The analysis conducted shows the challenges that countries that are just introducing biowaste collection face in the next 10 years in order to meet the requirements of CE for 2030 and 2035. The case study of Warsaw shows that even assuming 70% of the recycling level of packaging waste is achieved in 2030, efficiency of home composting at the level of 30% and the intensive development of biowaste collection (an annual increase of 25% in the capture rate for the first 5 years, and then 20% for the next 5 years), the total MSW recycling rate required in 2030 (60%) and 2035 (65%) has not been achieved. Given the above, it can be seen that meeting the CE demands requires intensive activities in developing separate collection and recycling of MSW in relation to all fractions. It also seems that it is necessary to complete the MSW collection system with the textile fractions [79
], planned from 2025, which has a chance to supplement the missing recycling levels. The literature review and the experiences of other cities with regard to separate collection also indicate that densely populated areas with large incoming populations have difficulty achieving high separate collection rates.
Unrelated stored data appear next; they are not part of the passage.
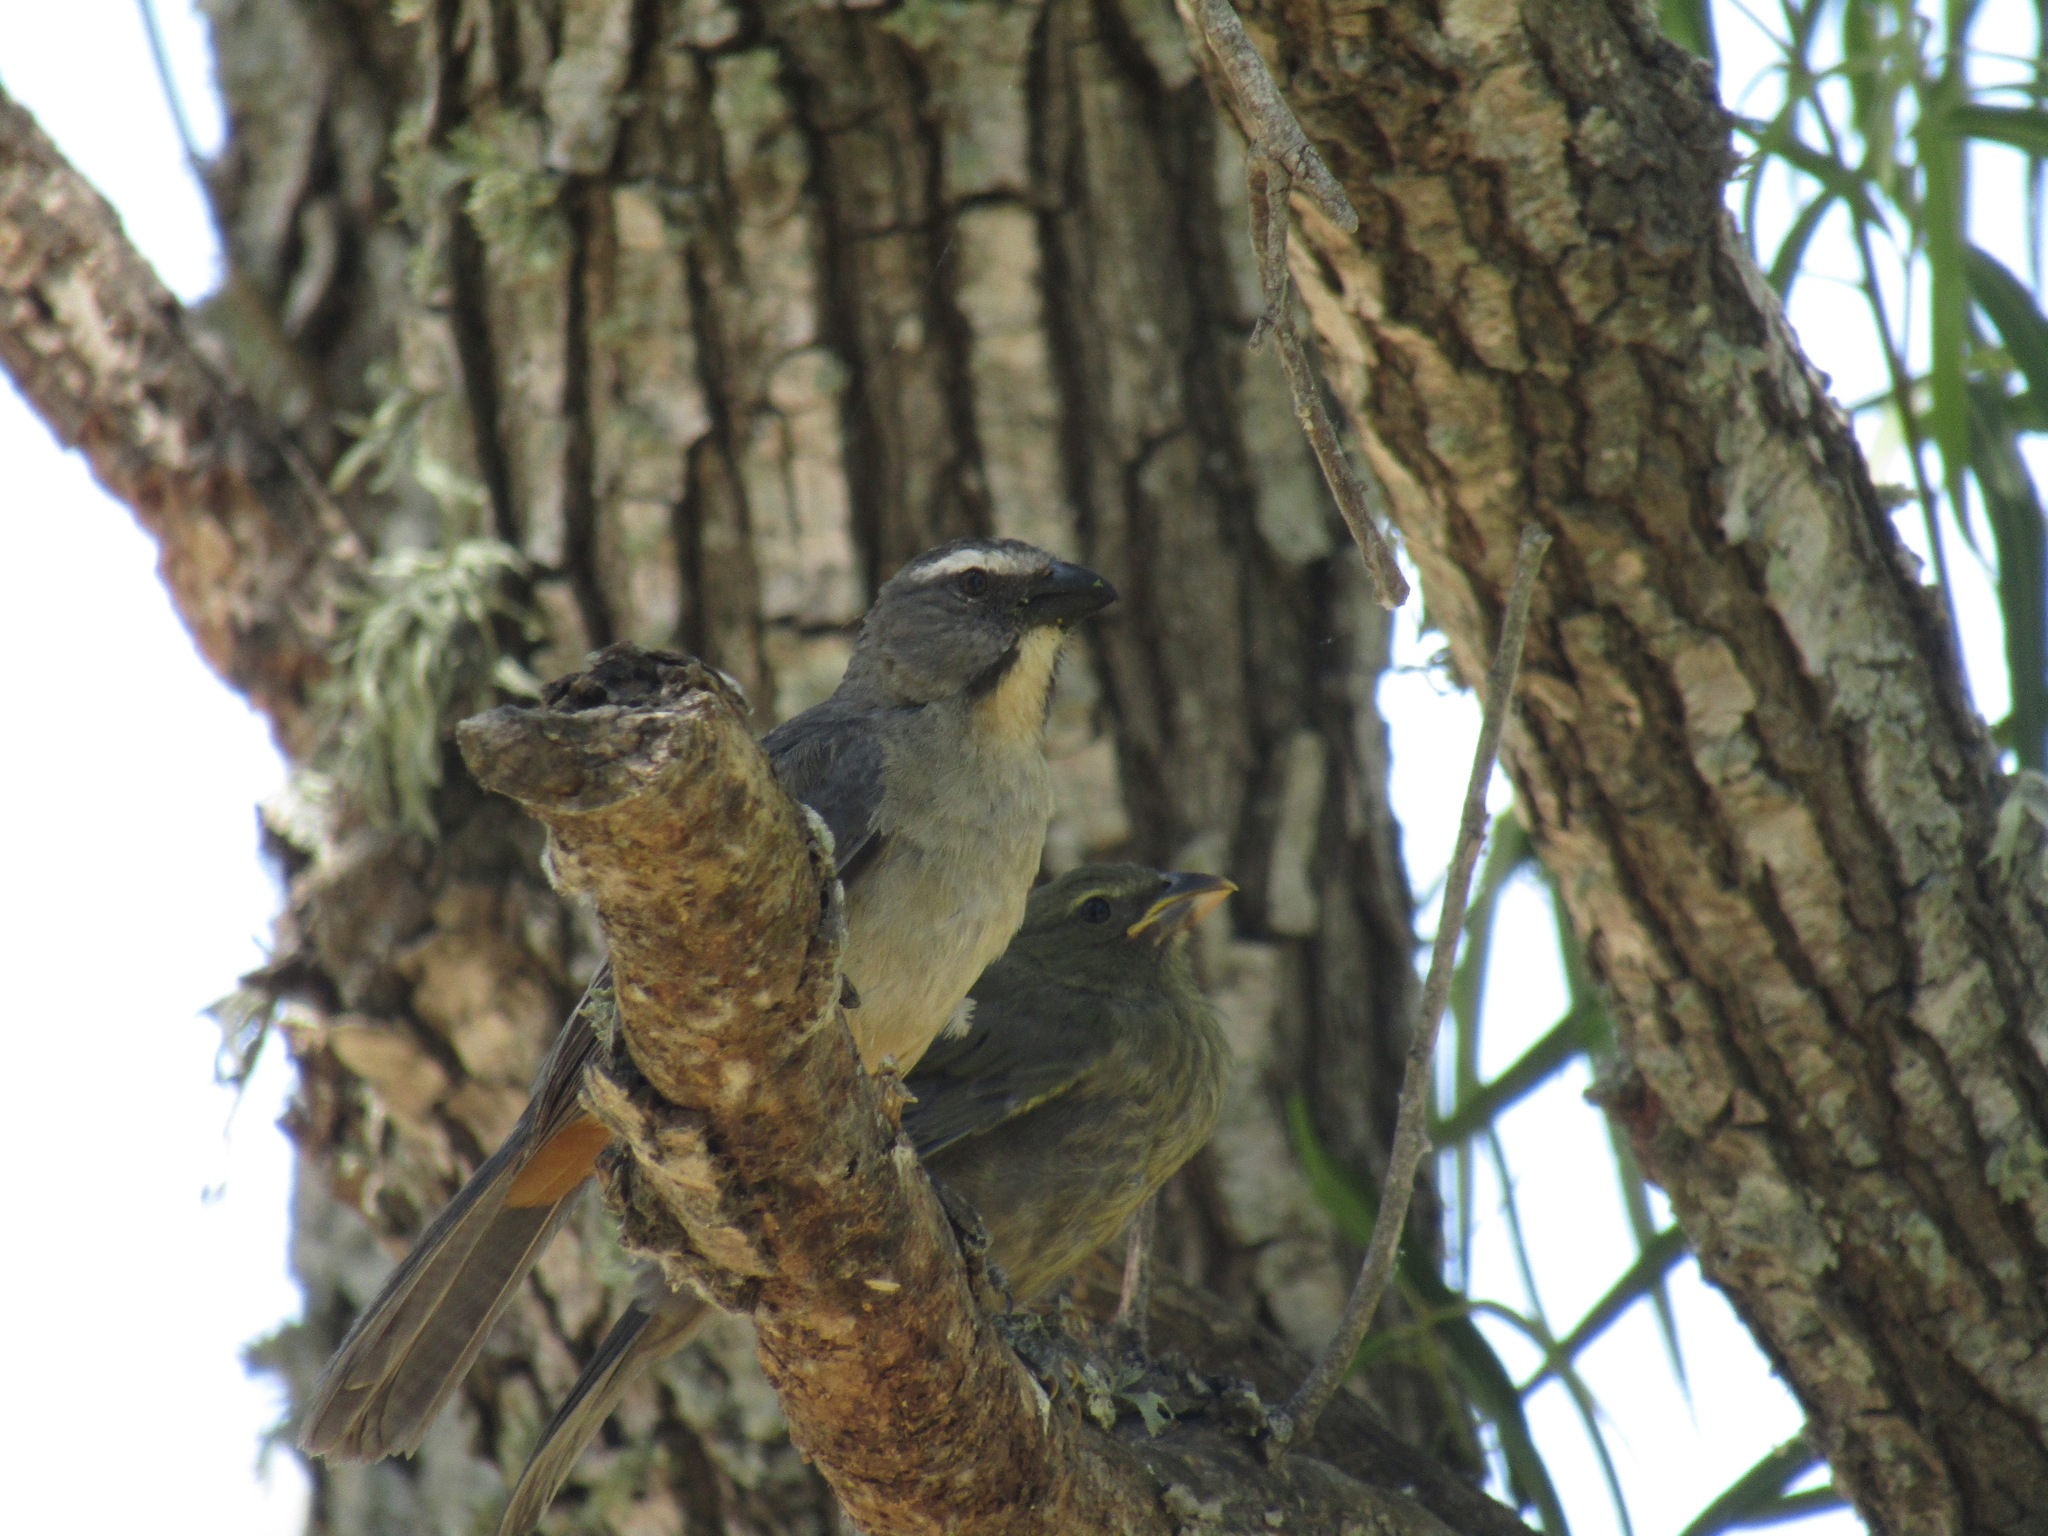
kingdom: Animalia
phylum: Chordata
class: Aves
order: Passeriformes
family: Thraupidae
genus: Saltator
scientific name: Saltator coerulescens
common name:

It may therefore turn out that the barrier to implementing CE will not only be the biowaste collection, but also collection rates of packaging waste. All these aspects should be taken into account in implementing future strategies. Choosing a biowaste treatment scenario, based on the different share of composting and AD technology, is an important aspect of the recycling system and its benefits. The research shows an advantage related to the development of AD technology, especially in the case of animal by-products collection. Taking into account technological developments, regions should also implement more advanced solutions such as biorefineries [80
]. However, it must be related to economic analysis.
The research hypothesis presented in this paper that biowaste separate collection and its treatment play an important role in meeting the requirements of the circular economy has been confirmed. Methodology applied in the paper can be used for different types of MSW separately collected and for other cities and regions trying to meet CE demands. In particular, the results can be applied to regions that are just beginning to implement separate collection of biowaste, similarly to Warsaw. In future works, the analysis should be extended to variable factors related also to the packaging and textile waste. Furthermore, the issue of OFMSW processing economics should be developed, as it is a factor necessary to implement the technology on a full industrial scale.